## Begin Text section

Puritan Board Doctor
Notes and quotes from chapter 7 of Schaff’s History of the Christian Church. (Schaff had a killer beard!)OLYMPUS DIGITAL CAMERA

THE SACRAMENTARIAN CONTROVERSIES: 101. Sacerdotalism and Sacramentalism.

Roman Catholic and Eastern Orthodoxy:

The Catholic system of Christianity, both Greek and Roman, is sacramental and sacerdotal. The saving grace of Christ is conveyed to men through the channel of seven sacraments, or “mysteries,” administered by ordained priests, who receive members into the church by baptism, accompany them through the various stages of life, and dismiss them by extreme unction into the other world. A literal priesthood requires a literal sacrifice, and this is the repetition of Christ’s one sacrifice on the cross offered by the priest in the mass from day to day. The power of the mass extends not only to the living, but even to departed spirits in purgatory, abridging their sufferings, and hastening their release and transfer to heaven.

The Reformed Church:

The Reformers rejected the sacerdotal system altogether, and substituted for it the general priesthood of believers, who have direct access to Christ as our only Mediator and Advocate, and are to offer the spiritual sacrifices of prayer, praise, and intercession. They rejected the sacrifice of the mass, and the theory of transubstantiation, and restored the cup to the laity. They also agreed in raising the Word of God, as the chief means of grace, above the sacraments, and in reducing the number of the sacraments. They retained Baptism and the Lord’s Supper, as instituted by Christ for universal and perpetual observance.

## End Text section

== Actions to take ==
a) Copy everything in the sacramentalism passage from "Roman Catholic and" down to "transfer to heaven.".
b) Summarize the sacramentalism passage in two sentences.
The items that follow have no connection to the sacramentalism passage.

## Begin Recorded data

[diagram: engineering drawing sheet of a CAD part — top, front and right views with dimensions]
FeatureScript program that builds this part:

## End Recorded data
## Begin Recorded data

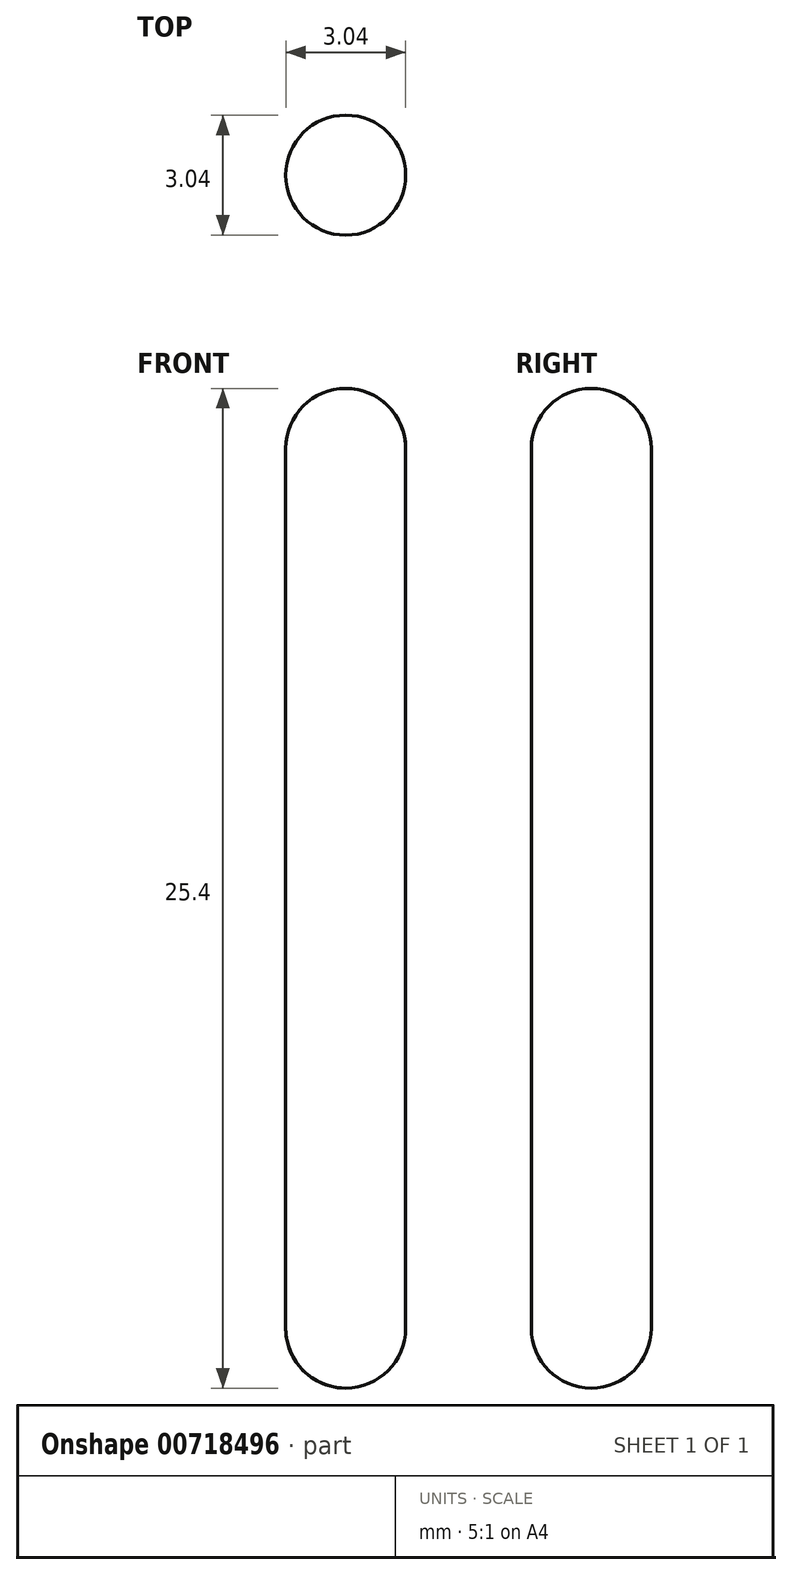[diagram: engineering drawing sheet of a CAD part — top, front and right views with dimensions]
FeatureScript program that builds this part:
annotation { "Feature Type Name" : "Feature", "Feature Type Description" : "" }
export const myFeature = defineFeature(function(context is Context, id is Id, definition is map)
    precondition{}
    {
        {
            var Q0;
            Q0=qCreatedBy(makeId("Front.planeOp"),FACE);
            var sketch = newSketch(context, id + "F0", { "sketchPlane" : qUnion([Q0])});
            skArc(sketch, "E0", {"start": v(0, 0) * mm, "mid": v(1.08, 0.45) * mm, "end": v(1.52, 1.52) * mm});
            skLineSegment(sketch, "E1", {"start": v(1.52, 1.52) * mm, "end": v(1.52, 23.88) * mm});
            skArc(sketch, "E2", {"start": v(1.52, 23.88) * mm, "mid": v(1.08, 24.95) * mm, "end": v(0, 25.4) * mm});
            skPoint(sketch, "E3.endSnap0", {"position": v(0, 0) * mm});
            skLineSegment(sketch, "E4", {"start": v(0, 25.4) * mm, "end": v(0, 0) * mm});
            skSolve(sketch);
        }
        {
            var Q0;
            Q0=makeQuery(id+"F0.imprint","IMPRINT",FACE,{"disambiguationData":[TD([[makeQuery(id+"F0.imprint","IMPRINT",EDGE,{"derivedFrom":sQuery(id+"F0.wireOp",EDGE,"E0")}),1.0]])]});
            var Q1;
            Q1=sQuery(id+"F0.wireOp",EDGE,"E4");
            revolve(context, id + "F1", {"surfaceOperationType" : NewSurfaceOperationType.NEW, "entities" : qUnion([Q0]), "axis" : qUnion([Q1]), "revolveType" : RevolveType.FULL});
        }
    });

## End Recorded data

== Written responses ==
a)
Roman Catholic and Eastern Orthodoxy:

The Catholic system of Christianity, both Greek and Roman, is sacramental and sacerdotal. The saving grace of Christ is conveyed to men through the channel of seven sacraments, or “mysteries,” administered by ordained priests, who receive members into the church by baptism, accompany them through the various stages of life, and dismiss them by extreme unction into the other world. A literal priesthood requires a literal sacrifice, and this is the repetition of Christ’s one sacrifice on the cross offered by the priest in the mass from day to day. The power of the mass extends not only to the living, but even to departed spirits in purgatory, abridging their sufferings, and hastening their release and transfer to heaven.

b) The Greek and Roman Catholic system is sacramental and sacerdotal: grace comes through seven sacraments administered by ordained priests, and the mass repeats Christ's sacrifice daily, with power reaching even departed spirits in purgatory. The Reformers rejected this system for the general priesthood of believers, rejected the mass and transubstantiation, restored the cup to the laity, raised the Word of God above the sacraments, and reduced the sacraments in number, retaining Baptism and the Lord's Supper.